▶ Data for review:

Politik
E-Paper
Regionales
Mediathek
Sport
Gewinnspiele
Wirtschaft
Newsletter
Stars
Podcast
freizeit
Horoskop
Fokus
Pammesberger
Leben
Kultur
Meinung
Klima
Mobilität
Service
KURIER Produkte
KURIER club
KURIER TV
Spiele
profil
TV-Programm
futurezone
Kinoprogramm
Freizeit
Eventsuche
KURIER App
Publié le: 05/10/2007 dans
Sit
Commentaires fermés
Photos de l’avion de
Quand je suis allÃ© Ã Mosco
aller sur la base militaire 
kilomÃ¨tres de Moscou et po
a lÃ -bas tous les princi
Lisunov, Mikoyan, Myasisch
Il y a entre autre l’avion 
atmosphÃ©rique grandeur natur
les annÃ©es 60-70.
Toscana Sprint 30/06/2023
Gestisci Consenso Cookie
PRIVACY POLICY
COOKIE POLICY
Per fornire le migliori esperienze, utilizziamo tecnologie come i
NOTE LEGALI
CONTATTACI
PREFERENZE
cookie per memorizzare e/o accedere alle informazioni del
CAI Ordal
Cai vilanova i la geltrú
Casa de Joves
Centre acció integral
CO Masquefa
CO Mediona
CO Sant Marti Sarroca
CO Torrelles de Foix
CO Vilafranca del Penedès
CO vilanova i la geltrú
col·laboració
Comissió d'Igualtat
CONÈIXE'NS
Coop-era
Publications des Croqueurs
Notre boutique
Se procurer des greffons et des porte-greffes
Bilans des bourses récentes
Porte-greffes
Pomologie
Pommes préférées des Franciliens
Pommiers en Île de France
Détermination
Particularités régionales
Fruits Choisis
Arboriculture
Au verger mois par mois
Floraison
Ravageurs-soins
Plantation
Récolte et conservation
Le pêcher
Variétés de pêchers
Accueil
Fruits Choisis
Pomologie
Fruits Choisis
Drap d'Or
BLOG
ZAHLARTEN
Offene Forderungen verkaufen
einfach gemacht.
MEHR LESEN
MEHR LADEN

--

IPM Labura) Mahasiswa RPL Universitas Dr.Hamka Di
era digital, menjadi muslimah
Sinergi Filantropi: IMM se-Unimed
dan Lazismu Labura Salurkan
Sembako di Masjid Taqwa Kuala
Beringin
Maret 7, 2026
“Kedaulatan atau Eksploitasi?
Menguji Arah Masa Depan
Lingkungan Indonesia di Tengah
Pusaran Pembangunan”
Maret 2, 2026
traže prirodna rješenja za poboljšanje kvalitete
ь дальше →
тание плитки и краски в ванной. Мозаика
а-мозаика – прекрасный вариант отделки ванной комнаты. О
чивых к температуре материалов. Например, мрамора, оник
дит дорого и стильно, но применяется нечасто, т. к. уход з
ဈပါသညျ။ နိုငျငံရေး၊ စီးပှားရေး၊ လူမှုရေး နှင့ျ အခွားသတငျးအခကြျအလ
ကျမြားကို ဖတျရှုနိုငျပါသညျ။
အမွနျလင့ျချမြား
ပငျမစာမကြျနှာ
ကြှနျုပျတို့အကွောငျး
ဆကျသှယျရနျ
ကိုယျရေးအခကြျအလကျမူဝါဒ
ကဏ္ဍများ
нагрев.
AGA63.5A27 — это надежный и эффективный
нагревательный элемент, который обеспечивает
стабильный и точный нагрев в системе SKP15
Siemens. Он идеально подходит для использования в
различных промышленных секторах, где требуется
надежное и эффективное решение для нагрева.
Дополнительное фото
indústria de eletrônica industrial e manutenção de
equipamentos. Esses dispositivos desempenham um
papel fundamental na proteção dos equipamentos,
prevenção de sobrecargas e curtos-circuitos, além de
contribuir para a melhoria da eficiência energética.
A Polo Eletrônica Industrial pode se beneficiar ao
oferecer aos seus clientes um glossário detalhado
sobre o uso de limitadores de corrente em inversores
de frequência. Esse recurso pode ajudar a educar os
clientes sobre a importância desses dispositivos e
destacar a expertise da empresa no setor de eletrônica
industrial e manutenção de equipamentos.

▶ Work instructions:
Output the part of the data that opens with the line containing "IPM Labura) Mahasiswa" and closes with the line containing "а-мозаика – прекрасный", including both of those lines, as a JSON list of strings with one string per line and no blank lines.

▶ Answer space:
[
  "IPM Labura) Mahasiswa RPL Universitas Dr.Hamka Di",
  "era digital, menjadi muslimah",
  "Sinergi Filantropi: IMM se-Unimed",
  "dan Lazismu Labura Salurkan",
  "Sembako di Masjid Taqwa Kuala",
  "Beringin",
  "Maret 7, 2026",
  "“Kedaulatan atau Eksploitasi?",
  "Menguji Arah Masa Depan",
  "Lingkungan Indonesia di Tengah",
  "Pusaran Pembangunan”",
  "Maret 2, 2026",
  "traže prirodna rješenja za poboljšanje kvalitete",
  "ь дальше →",
  "тание плитки и краски в ванной. Мозаика",
  "а-мозаика – прекрасный вариант отделки ванной комнаты. О"
]